# [PAGE EXTRACT]

That's neat, but let's look at a potentially financially remunerative comparison.  For an overall majority, Labour would need 326 seats.  The 326th seat is Vale of Glamorgan, which Labour are priced at 11/8.  As of this morning, you can get 11/4 with Bet365 on the proposition that Labour will get an overall majority and 5/2 with Ladbrokes.  That means one of two things.  Either the bookies' prices on the constituencies are ridiculously mean or the impact of how Labour will perform in individual constituencies has not been properly factored into the overall markets.  The two are not mutually exclusive, of course.

It's less clear how many seats would be required for Labour to have most seats.  They would take 300 seats if they took all seats in order of the odds quoted up to and including East Dunbartonshire, which is priced at 4/6.  290 seats would be theirs if they stopped at Nuneaton, which is a 1/2 shot.  Up to and including Carlisle only would bring Labour 280 seats, and Carlisle is priced at 2/5.  As of this morning, you can get 5/6 with both Ladbrokes and Bet365 on Labour taking most seats.  So once again, the most seats market offers far better value than the individual constituency markets if you are looking to back Labour.

I last looked at the Labour position in June here:


You will see that the prices in the constituency markets around the point where Labour would get an overall majority have barely flickered - 5/4 then and 11/8 now (indeed the 325th seat now is Portsmouth North which was previously the 326th seat but is still priced at 5/4 for Labour).  Curiously, however, Labour have drifted a little more in the band of seats where they would be potentially securing most seats.  They still remain good odds-on favourites in that band of seats, but not quite as good as they were in the early summer.  Yet at the same time, the market price on most seats has shortened a bit.  Figure that out.

You should consider closely whether to back the 5/6 on Labour most seats.  Whether or not you think it will happen, the Conservative alternative can be backed at more tasty prices, giving quasi-arbs.  I'll look at this again tomorrow.

Why might you not take this bet?  Much depends on what view you take of what is happening in Scotland.  Two polls in a row have suggested that the SNP now have a lead over Labour that is either big or epic, depending on whether you believe YouGov or IPSOS Mori.  If this was replicated at the next election, Labour would lose 30 seats or more.  Yet in the seats markets at present, only three Scottish seats held by Labour are priced at longer than 2/5 (the SNP constituency prices have been shortening a lot recently, as we'll see early next week, but not to the point of affecting the dynamics of pricing Labour most seats or overall majority yet - this is likely to change sooner rather than later). 

It's hard to know how to factor this in (shadsy at Ladbrokes politics tweeted yesterday that he had no idea what to do about the IPSOS Mori poll, and I have every sympathy with him on this).  This may be a particular spasm in response to Scottish Labour's obvious current problems and their new leader may be able to turn things around so that they suffer no significant seat losses.  Or things might get worse for Scottish Labour.  It's just not clear yet.

# [DATASET EXCERPT]
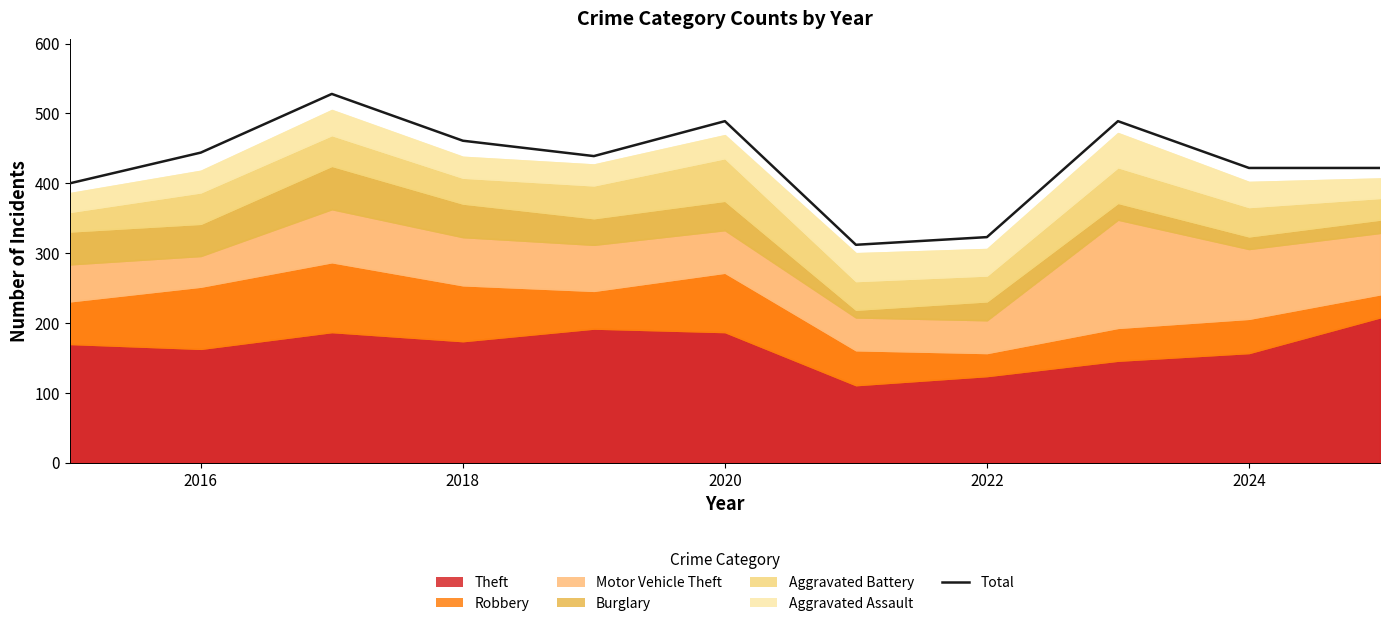

Does the chart display data point markers on the line(s)?

No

# [WHAT THIS EXERCISE ASKS]
**1)** Quote the Labour betting post word for word, everything from "That's neat, but" down to "exclusive, of course.".
**2)** Sum up the Labour betting post in two sentences.
**3)** Proceed with the Labour betting post from the point where it stops.
The listing is material apart from the Labour betting post.

# [ANSWERS FOR THE EXERCISE]
**1)**
That's neat, but let's look at a potentially financially remunerative comparison.  For an overall majority, Labour would need 326 seats.  The 326th seat is Vale of Glamorgan, which Labour are priced at 11/8.  As of this morning, you can get 11/4 with Bet365 on the proposition that Labour will get an overall majority and 5/2 with Ladbrokes.  That means one of two things.  Either the bookies' prices on the constituencies are ridiculously mean or the impact of how Labour will perform in individual constituencies has not been properly factored into the overall markets.  The two are not mutually exclusive, of course.

**2)** The post compares Labour's odds in individual constituencies with the overall-majority and most-seats markets and finds that backing Labour in those overall markets offers far better value than the constituency prices suggest. It cautions that polls showing an SNP lead in Scotland could cost Labour 30 or more seats, a risk that is hard to factor in because it is not yet clear how things will develop.

**3)**
Right now, I'm inclined to strip out the Scottish seats from the table, since they aren't telling us much that is meaningful given how fast the politics of Scotland are moving at present, and work on the basis that Labour are going to lose quite a few seats in Scotland to the SNP.  You've got to respect two separate polls showing large leads for the SNP.  To be conservative on current information, let's say 15.  That makes Labour's task on that front that bit harder, though since those aren't seats lost to the Conservatives, things could be worse for Labour.

That would mean that the 326th seat would in fact be Peterborough, with Labour priced at 2/1.  The 300th seat would be Elmet & Rothwell, where Labour are at 5/4.  The 290th seat would be Worcester, where Labour are at 8/11.  And the 280th seat would be Erewash, where Labour are priced at 1/2. 

If Labour lose 15 seats to the SNP, I expect that Labour will need somewhere in the 280s or low 290s to secure most seats.  So I would compare the 8/11 for Labour in Worcester with the 5/6 that you can get on Labour most seats with Bet365 and Ladbrokes.  The latter still looks like a relatively sound bet even with this type of adjustment to the table.  For it to look dubious, you need to assume that the SNP are going to make still greater inroads.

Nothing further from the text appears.